Islamic banking customers in countries such as the UAE and Saudi Arabia are increasingly turning their attention to their retirement plans, the report from EY's Global Islamic Banking Center said.

Much of this capital is currently parked in conventional pension plans due to a lack of viable options. However, the growth and development in recent years of Sharia-compliant capital markets presents a new opportunity for pension funds, said Ashar Nazim, a global Islamic banking partner at EY.

“With the maturity of the sukuk market and Sharia-compliant equity indexes, as well as technology available to screen conventional indexes to carve out Islamic sub-indexes, there appears to be sufficient assets available for many … pension funds to take the first step towards Sharia-compliant propositions,” he said.

The level of outstanding global sukuk stood at $275.2bn at the end of August, according to figures from Malaysia’s finance ministry.

Sukuk issuance is expected to exceed $100bn this year, Standard & Poor’s said.

Demand for such Sharia-compliant retirement offerings was particularly high in fast-growing emerging markets, including the UAE, Malaysia and Saudi Arabia, said EY.

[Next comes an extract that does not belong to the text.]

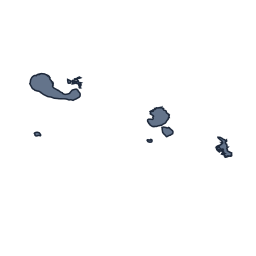 the district of Siau Tagulandang Biaro, Sulawesi Utara, Indonesia, rotated 287°
{"feature_id": "22746128B24839603722983", "entity_name": "Siau Tagulandang Biaro", "entity_type": "district", "adm_level": 2, "iso_a3": "IDN", "parent_name": "Indonesia", "parent_adm1": "Sulawesi Utara", "projection": "equal_earth", "projection_center": [125.379, 2.44], "detail": "fine", "context": "isolated", "style": "filled", "palette": "slate", "viewbox_px": 256, "rotation_deg": 287, "n_neighbors": 0, "source": "geoboundaries", "source_scale": "gbopen_adm2", "svg_char_len": 5928}
<svg xmlns="http://www.w3.org/2000/svg" viewBox="0 0 256 256"><g transform="rotate(287 128 128)"><path d="M147.9,21.2L145.6,20.8L142.4,21.3L141.7,21.1L138.0,24.8L137.5,25.9L137.5,26.6L136.8,28.1L137.0,29.8L136.8,30.1L137.1,31.8L136.8,33.5L136.6,33.7L136.6,34.3L136.1,34.8L136.2,35.1L135.4,37.2L134.6,42.1L135.1,45.4L134.9,48.7L135.7,52.5L135.8,53.4L137.5,59.3L137.7,61.1L137.6,63.4L138.4,65.1L138.4,67.4L139.4,68.3L140.7,70.0L141.9,71.0L143.0,72.2L144.5,72.8L145.9,72.5L146.7,72.2L147.5,71.5L148.6,69.7L149.5,69.0L149.7,68.0L150.1,67.6L149.7,66.3L148.0,63.6L144.9,62.2L144.0,62.0L142.7,60.1L141.7,58.0L141.7,57.0L141.9,55.5L142.5,54.9L142.6,53.1L143.7,50.3L143.5,50.0L143.5,49.6L143.8,49.2L144.5,45.6L145.4,44.0L145.8,43.7L146.4,43.8L146.8,43.5L147.3,43.9L147.9,43.3L148.3,43.4L148.4,42.8L148.8,42.9L149.0,43.3L149.2,43.2L149.3,42.8L149.5,42.8L150.0,42.4L150.0,41.9L149.8,41.8L149.8,41.3L150.8,40.9L151.6,39.3L152.3,39.0L152.8,38.5L153.4,38.6L153.8,37.5L154.3,37.5L154.8,36.3L154.3,35.8L155.1,34.9L154.9,34.7L155.3,32.4L154.7,29.2L153.5,27.1L153.3,27.6L153.0,27.3L153.0,26.4L152.3,25.4L151.4,25.1L151.1,24.8L151.2,23.8L150.3,22.6L149.5,22.1L149.3,21.8L147.9,21.2ZM144.6,149.3L143.5,149.1L143.3,148.8L143.1,147.3L142.4,145.1L141.7,144.5L141.3,144.4L140.0,144.9L139.6,145.6L139.1,145.8L138.8,146.5L138.3,146.7L138.1,147.6L137.4,148.1L136.6,150.8L136.8,152.4L137.2,153.1L137.3,153.0L137.8,154.8L139.1,156.5L139.4,157.3L140.1,158.3L140.4,159.3L141.8,160.3L143.5,162.1L144.2,162.5L146.4,163.0L148.0,163.8L149.6,163.7L150.0,164.4L150.4,164.1L152.0,163.4L152.1,163.7L152.6,163.7L152.8,163.3L152.7,162.8L152.9,162.5L153.1,162.6L153.3,161.8L153.6,161.5L153.6,160.6L154.2,160.0L155.2,159.7L155.2,159.3L155.6,158.8L155.5,157.2L155.9,156.6L156.3,156.4L156.8,156.5L157.0,156.3L157.1,156.0L156.7,155.6L156.6,155.4L157.0,154.6L157.6,154.4L157.4,154.3L157.6,153.8L157.4,153.3L157.0,152.8L156.6,152.8L156.7,152.0L156.5,151.6L156.2,151.5L155.8,150.6L155.8,149.6L155.2,148.9L154.9,148.9L154.7,148.4L154.6,148.6L154.4,148.3L154.0,148.7L153.5,148.3L153.5,147.6L152.8,147.3L152.6,146.8L152.4,147.1L151.5,147.2L151.1,146.7L151.3,146.3L151.2,146.1L151.4,146.1L151.3,145.3L150.4,144.5L150.3,144.8L150.0,144.6L149.8,145.1L149.2,145.2L148.8,145.0L148.6,145.4L148.1,145.3L148.0,145.6L147.9,145.6L147.3,148.2L147.0,148.8L146.7,149.0L145.6,148.5L144.6,149.3ZM145.0,222.6L145.7,220.7L145.8,219.6L146.0,219.0L145.5,216.7L145.2,216.8L144.6,217.6L144.1,219.0L143.6,219.8L143.6,220.3L143.3,221.2L142.8,221.7L142.4,222.3L142.1,222.2L141.7,222.5L141.5,221.9L141.3,222.9L141.0,222.7L140.9,222.2L140.7,222.3L140.1,221.8L139.6,222.2L139.1,221.3L138.7,221.3L138.3,220.9L138.2,220.5L137.7,220.5L137.8,220.0L137.4,219.4L137.1,219.7L137.2,220.2L136.8,220.1L136.3,220.2L136.3,220.6L136.5,220.8L136.2,221.1L135.8,220.0L135.5,219.4L135.7,218.2L135.1,218.2L134.8,218.0L134.7,218.5L134.4,218.8L133.4,219.1L133.3,221.1L133.7,220.9L133.5,221.4L133.6,222.5L134.7,222.1L134.9,222.6L135.2,222.6L134.9,223.8L135.6,224.7L135.6,225.1L135.0,225.7L134.6,225.3L134.4,224.7L134.1,224.4L133.8,224.5L133.7,224.0L133.4,223.9L133.1,225.1L133.1,225.5L133.5,225.6L133.3,226.3L132.9,226.6L132.6,225.9L132.3,226.1L132.0,227.7L131.6,226.8L131.6,226.5L131.4,226.4L131.1,226.8L130.8,227.0L131.2,227.9L130.5,228.2L130.3,228.1L130.0,228.2L130.0,228.7L129.8,228.9L129.8,229.6L129.6,229.9L129.8,231.2L129.7,231.7L130.1,232.0L130.6,231.8L130.7,232.5L130.5,232.9L130.8,233.2L131.0,234.6L131.7,235.2L131.9,235.2L131.9,234.7L132.1,234.5L133.0,234.9L133.6,234.5L134.3,234.5L134.5,234.4L134.5,233.3L134.7,232.6L134.5,232.4L134.5,232.1L134.9,231.4L135.1,229.8L135.7,229.6L135.9,229.3L136.3,229.4L137.2,228.4L138.9,229.2L138.7,228.6L139.0,228.0L140.4,227.7L141.0,227.1L141.3,227.1L141.6,225.8L142.4,225.6L142.9,225.1L143.1,225.1L144.1,226.2L144.7,226.1L144.9,225.9L145.0,225.7L145.3,225.6L144.7,225.2L144.6,224.7L145.1,223.7L145.0,222.6ZM139.3,161.7L138.5,160.4L138.2,160.8L137.6,161.0L137.3,160.8L134.0,162.4L132.9,163.8L132.1,165.5L131.0,167.2L131.0,167.6L133.0,169.6L133.5,170.6L134.6,171.4L135.6,172.4L137.4,172.2L138.5,171.3L138.9,170.1L139.5,168.9L139.7,167.9L140.1,167.8L140.3,167.4L140.4,166.6L139.7,166.1L139.4,164.7L139.6,164.4L139.3,161.7ZM157.2,62.3L157.4,61.2L156.8,60.7L156.5,60.6L155.3,62.5L154.7,61.5L153.8,61.7L154.8,63.6L155.3,64.0L155.3,64.5L156.0,65.0L156.2,65.8L155.6,66.0L155.6,66.9L155.8,67.7L154.5,68.4L153.7,69.2L152.7,69.4L152.3,69.7L152.2,70.4L152.5,70.9L152.8,70.1L154.0,70.0L154.2,70.3L154.6,70.0L155.3,70.5L155.6,69.6L156.0,70.1L156.7,69.3L157.5,70.1L157.5,69.3L157.1,68.7L157.0,67.9L158.4,66.8L159.3,65.5L157.7,66.1L157.1,65.3L157.2,64.0L156.7,63.4L157.2,62.8L157.2,62.3ZM96.3,46.1L97.4,44.6L97.5,42.9L97.0,41.4L96.0,40.2L95.5,40.0L94.5,41.0L93.8,41.3L93.5,42.3L93.9,43.4L94.7,44.4L95.0,46.5L95.7,46.6L96.3,46.1ZM123.4,153.3L123.0,153.0L122.8,152.6L122.9,151.4L122.4,150.9L122.4,150.0L121.8,149.9L121.0,150.8L120.7,151.4L120.8,152.9L121.2,154.1L121.7,154.7L122.7,154.8L123.6,154.3L123.8,154.0L123.7,153.2L123.4,153.3ZM154.1,59.7L155.5,59.7L156.4,58.9L156.8,56.1L155.8,56.4L153.6,57.5L153.4,58.2L154.1,59.7ZM133.2,221.9L132.9,220.8L132.6,220.4L132.5,220.6L132.5,221.2L132.1,221.4L131.8,222.5L132.5,222.9L133.1,222.7L133.2,221.9ZM161.4,65.2L160.8,65.5L161.2,66.7L161.5,67.1L161.9,67.4L161.8,67.6L162.2,68.1L162.5,66.5L162.2,66.5L162.1,66.8L161.8,66.2L161.6,66.3L161.6,65.5L161.4,65.2ZM131.7,225.8L131.8,225.0L131.7,225.3L131.3,225.2L131.1,225.6L131.0,225.2L130.9,225.2L130.8,225.8L131.0,225.7L131.1,226.0L130.9,226.2L131.0,226.5L131.7,225.8ZM136.5,219.7L136.9,219.0L136.3,218.3L136.1,218.8L136.4,219.0L136.6,219.4L136.4,219.3L136.0,219.5L136.4,219.5L136.5,219.7ZM129.0,230.6L128.9,229.5L128.7,229.1L128.5,229.4L128.6,230.1L129.0,230.6ZM130.7,226.9L130.4,226.4L130.4,226.7L130.4,227.3L130.7,226.9ZM159.5,64.4L159.1,64.1L159.2,64.4L159.6,64.7L159.8,64.4L159.5,64.4ZM159.5,63.3L159.7,63.1L159.3,62.5L159.1,62.5L159.5,63.3Z" fill="#64748b" stroke="#1e293b" stroke-width="1.5"/></g></svg>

“There is a clear preference by individuals in these markets to manage their financial affairs in a Sharia-compliant manner. This segment represents anywhere between 10 and 70 per cent of the overall market,” said Mr Nazim.

Such demand provided opportunities for financial institutions to diversify products and strengthen fee income, he added.

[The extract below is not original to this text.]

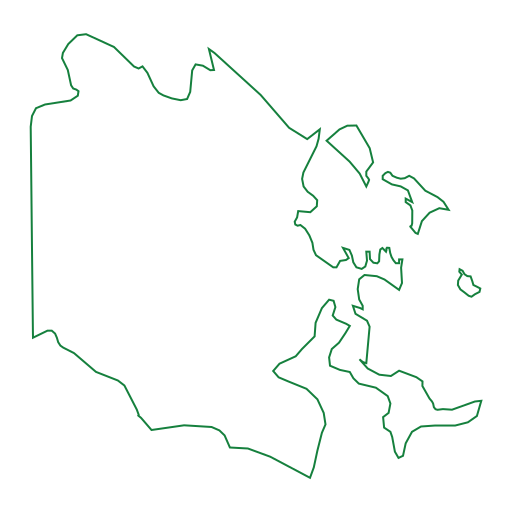 the Province of Bocas del Toro
{"feature_id": "PAN-1958", "entity_name": "Bocas del Toro", "entity_type": "Province", "adm_level": 1, "iso_a3": "PAN", "parent_name": "Panama", "parent_adm1": "", "projection": "natural_earth1", "projection_center": [-82.341, 9.206], "detail": "fine", "context": "isolated", "style": "outline", "palette": "green", "viewbox_px": 512, "rotation_deg": 0, "n_neighbors": 0, "source": "natural_earth", "source_scale": "10m", "svg_char_len": 3429}
<svg xmlns="http://www.w3.org/2000/svg" viewBox="0 0 512 512"><path d="M86.1,34.2L114.0,47.0L134.0,66.5L138.6,68.5L142.5,66.4L147.4,72.8L153.6,86.3L158.7,92.8L163.4,95.4L171.8,98.4L180.7,100.2L187.1,99.0L190.2,91.9L192.2,70.4L195.6,64.4L202.9,65.7L210.3,70.2L214.0,70.0L208.9,49.0L214.5,53.0L260.7,95.0L289.1,127.8L307.2,139.1L319.8,129.3L318.6,138.8L316.5,146.3L303.4,172.5L302.1,178.9L303.6,186.5L307.7,191.8L313.2,195.8L317.2,200.2L316.8,206.3L310.3,212.2L298.2,211.1L297.1,217.4L294.7,221.7L295.3,224.5L297.6,225.7L300.4,225.0L305.1,228.7L309.3,235.3L312.4,242.8L313.5,249.8L316.0,255.2L333.2,267.3L336.5,267.3L340.1,260.9L346.0,260.0L348.7,258.1L343.0,247.9L349.4,249.9L351.9,255.6L353.3,262.3L356.4,267.3L361.7,268.9L365.3,266.5L367.0,260.6L366.3,251.7L369.6,251.7L370.0,259.1L373.4,262.7L377.3,263.3L379.1,261.3L379.4,254.4L380.3,249.5L382.4,248.0L386.0,251.7L386.5,250.0L386.4,248.5L387.0,247.7L389.3,247.9L390.2,253.0L391.5,256.9L393.4,260.2L395.8,263.2L399.1,263.2L399.1,259.4L402.4,259.4L401.1,267.7L402.0,283.0L399.1,289.9L384.5,279.5L376.8,276.2L364.5,275.0L359.2,279.3L357.7,289.1L359.2,299.5L362.7,305.8L362.7,309.3L360.0,308.0L352.9,305.8L355.5,313.8L367.0,320.7L369.6,326.7L366.3,363.1L364.1,362.5L362.7,361.9L361.4,360.9L359.5,359.3L367.7,368.5L379.3,374.7L390.9,376.0L399.1,370.7L416.4,377.2L422.5,381.4L422.4,386.0L429.5,398.5L432.0,401.5L433.1,403.5L433.9,407.2L435.5,409.2L437.5,409.8L442.9,409.1L452.0,409.7L474.9,401.5L481.3,400.8L480.5,403.5L476.9,416.0L467.9,422.3L455.3,425.5L435.4,425.5L421.0,426.5L412.0,431.8L405.7,443.3L403.0,455.8L398.5,457.9L394.9,451.7L392.2,437.0L390.4,431.8L384.1,427.6L383.1,417.1L388.6,412.9L390.4,403.5L387.7,396.1L375.9,387.7L358.8,383.6L353.4,378.3L349.8,372.0L339.9,369.9L330.0,365.7L329.1,357.4L331.8,349.0L339.0,342.7L345.3,333.3L349.8,325.9L346.2,323.8L336.3,319.6L332.7,315.5L335.4,307.1L333.6,300.8L329.1,299.7L321.9,308.1L315.6,322.8L314.6,336.4L302.0,349.0L295.7,356.3L279.5,363.7L273.2,371.0L278.6,377.3L288.5,381.5L306.5,388.8L317.4,399.3L323.7,412.9L325.5,424.4L321.9,432.8L317.4,450.6L313.8,467.4L310.0,477.8L270.2,456.7L247.9,448.5L229.9,447.5L224.6,435.4L219.4,430.4L211.6,427.0L184.1,425.3L151.5,430.0L141.0,417.8L138.3,415.6L138.7,414.8L136.8,409.6L124.4,385.5L117.9,380.5L96.0,371.9L74.0,353.1L63.2,347.6L60.4,345.6L58.2,342.2L56.9,337.8L55.1,333.6L51.8,330.7L47.4,330.7L33.0,337.7L32.9,331.5L31.9,240.0L31.2,173.0L30.7,126.7L32.0,116.0L36.0,108.2L45.0,104.5L70.6,100.5L77.8,95.7L78.5,91.2L76.3,89.6L73.2,88.5L71.1,85.3L67.8,70.0L62.0,58.1L62.9,52.9L68.3,44.0L77.3,35.3L86.1,34.2ZM326.6,140.7L339.5,129.4L347.3,125.7L356.4,125.5L369.7,148.2L373.1,162.4L366.3,171.6L366.3,175.8L368.4,178.5L369.1,179.9L368.3,182.1L366.3,186.5L359.7,173.6L349.6,161.6L326.6,140.7ZM425.3,190.7L437.5,197.1L443.5,201.8L448.6,209.8L439.3,208.2L429.6,212.7L421.9,221.1L417.8,233.9L415.5,232.9L410.3,226.6L410.5,226.2L411.6,225.7L412.2,223.3L412.3,210.5L410.4,205.4L405.7,202.1L405.7,198.6L412.2,202.1L407.9,190.4L400.7,186.4L391.9,184.4L382.7,179.2L382.7,175.8L385.4,173.1L387.9,171.9L390.3,172.7L392.5,175.8L396.8,177.7L400.7,178.7L404.7,178.2L409.2,175.8L414.0,178.4L425.3,190.7ZM461.8,274.6L459.3,271.7L459.6,269.2L462.6,270.8L464.5,274.2L467.3,276.1L470.6,276.4L472.3,281.2L473.4,285.0L476.7,286.6L480.3,288.5L479.5,291.9L475.0,294.2L471.5,296.7L468.7,295.8L464.3,292.3L460.4,289.4L457.9,285.0L458.2,280.6L461.8,274.6Z" fill="none" stroke="#15803d" stroke-width="2"/></svg>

However, the relatively small size of the global Sharia-compliant asset management industry means that the growth of Sharia retirement funds was likely to be “a gradual evolution,” said EY.

The most practical way to offer such plans was to partially transform existing pension funds, carving out Sharia-compliant tranches, rather than starting from scratch.

“This carving out further involves the valuation of pension funds’ assets as of the date of transformation, which in turn may have legal, financial and tax implications,” said Mr Nazim.

Key considerations for fund managers considering Sharia-compliant offerings include whether to allow existing members to transfer their existing balance to a new Islamic offering, or to only allow future contributions to be added to the offering, according to EY.